WORUM ES GEHT:
Gib alle Zeilen des folgenden Materials wortgetreu wieder und lass die Bilder dabei weg.

ENTNOMMENES MATERIAL:

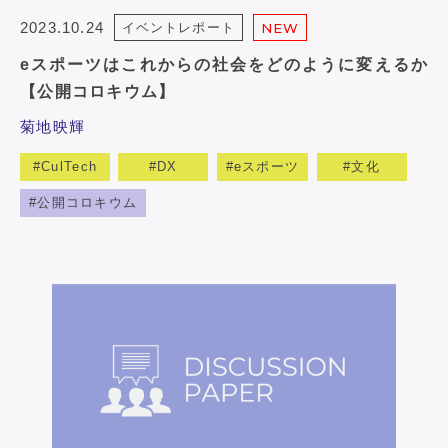
2023.10.24
イベントレポート
NEW
eスポーツはこれからの社会をどのように変えるか
【公開コロキウム】
菊地映輝
CulTech
DX
eスポーツ
文化
公開コロキウム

ANTWORT FOLGT:
2023.10.24
イベントレポート
NEW
eスポーツはこれからの社会をどのように変えるか
【公開コロキウム】
菊地映輝
CulTech
DX
eスポーツ
文化
公開コロキウム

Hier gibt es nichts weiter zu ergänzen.